= About this exercise =
Reproduce everything from the line containing "Caption: Blood-pressure gauge, photographed" down to the line containing "Entry: 46mmHg", both included, without the picture.

Records drawn from a dataset
--- START ---

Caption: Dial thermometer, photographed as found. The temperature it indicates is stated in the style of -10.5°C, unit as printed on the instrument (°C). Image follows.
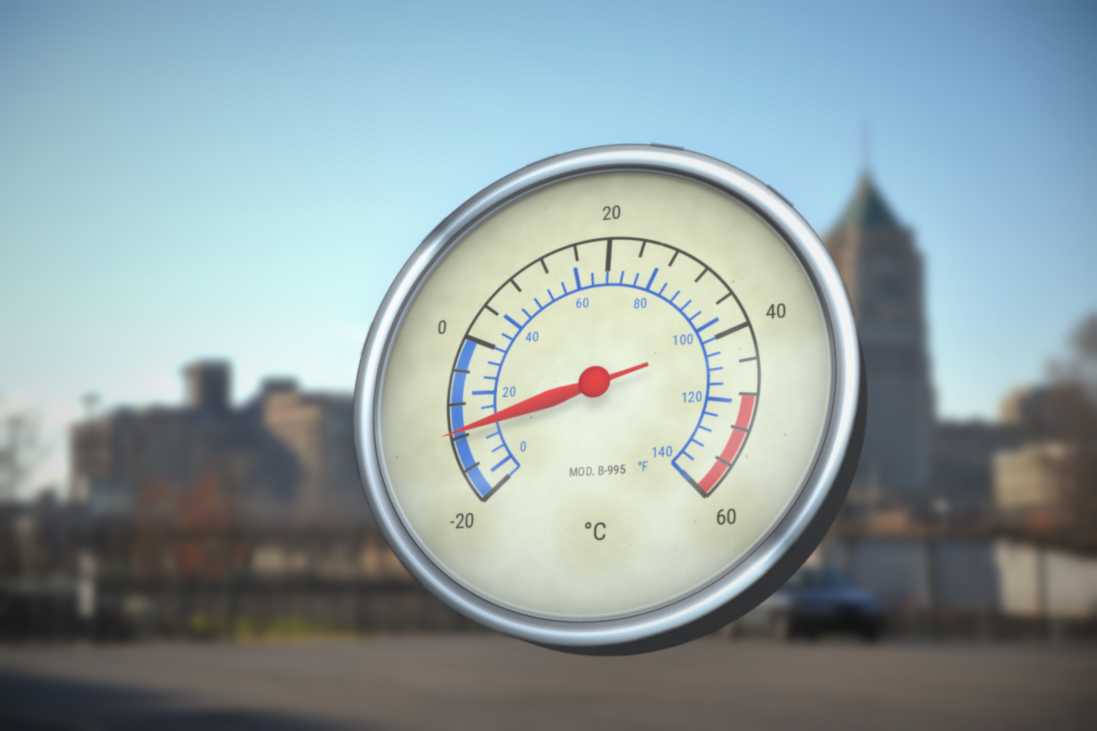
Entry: -12°C
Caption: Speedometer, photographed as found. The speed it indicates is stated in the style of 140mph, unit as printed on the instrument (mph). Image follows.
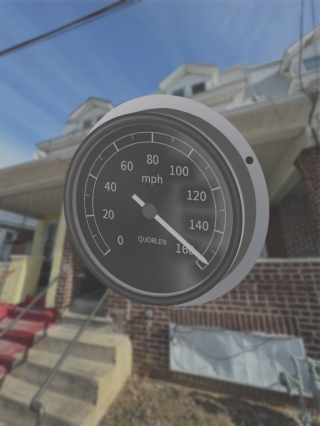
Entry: 155mph
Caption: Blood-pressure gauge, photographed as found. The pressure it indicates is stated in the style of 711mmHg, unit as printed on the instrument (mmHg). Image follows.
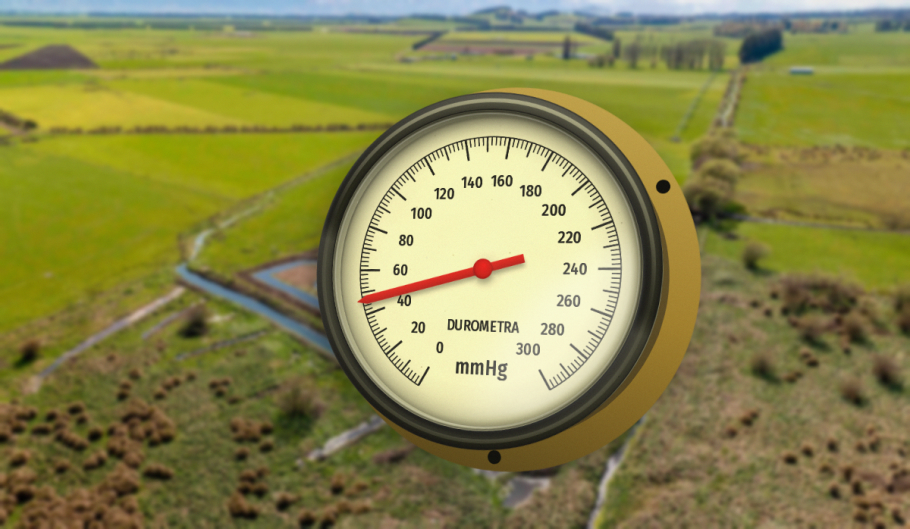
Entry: 46mmHg
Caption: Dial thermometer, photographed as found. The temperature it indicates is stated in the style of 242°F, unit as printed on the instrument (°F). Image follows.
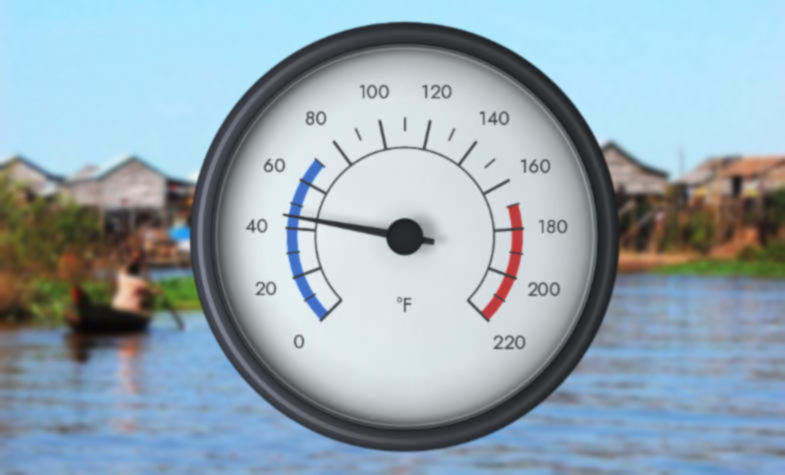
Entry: 45°F
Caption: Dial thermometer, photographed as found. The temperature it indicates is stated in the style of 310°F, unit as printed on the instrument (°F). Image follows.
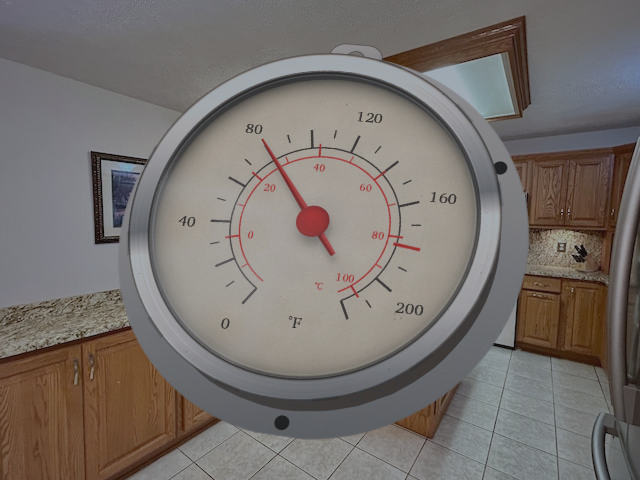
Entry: 80°F
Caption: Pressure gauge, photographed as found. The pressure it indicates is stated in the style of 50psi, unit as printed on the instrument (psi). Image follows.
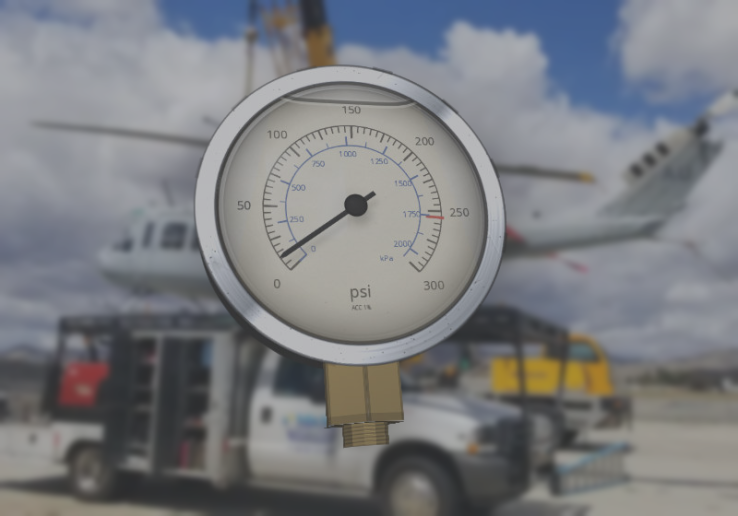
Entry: 10psi
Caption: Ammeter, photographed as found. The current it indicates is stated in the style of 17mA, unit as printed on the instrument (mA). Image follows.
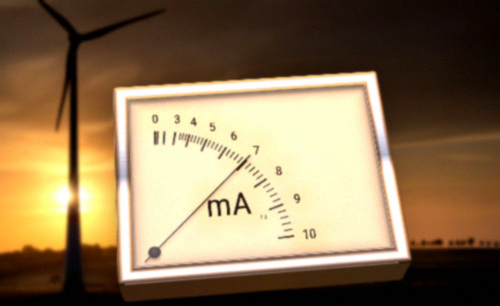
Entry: 7mA
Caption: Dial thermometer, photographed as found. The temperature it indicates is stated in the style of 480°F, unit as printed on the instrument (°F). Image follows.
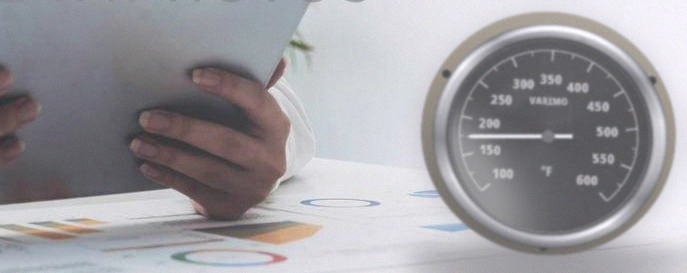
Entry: 175°F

--- END ---

= Answer for this exercise =
Caption: Blood-pressure gauge, photographed as found. The pressure it indicates is stated in the style of 711mmHg, unit as printed on the instrument (mmHg). Image follows.
Entry: 46mmHg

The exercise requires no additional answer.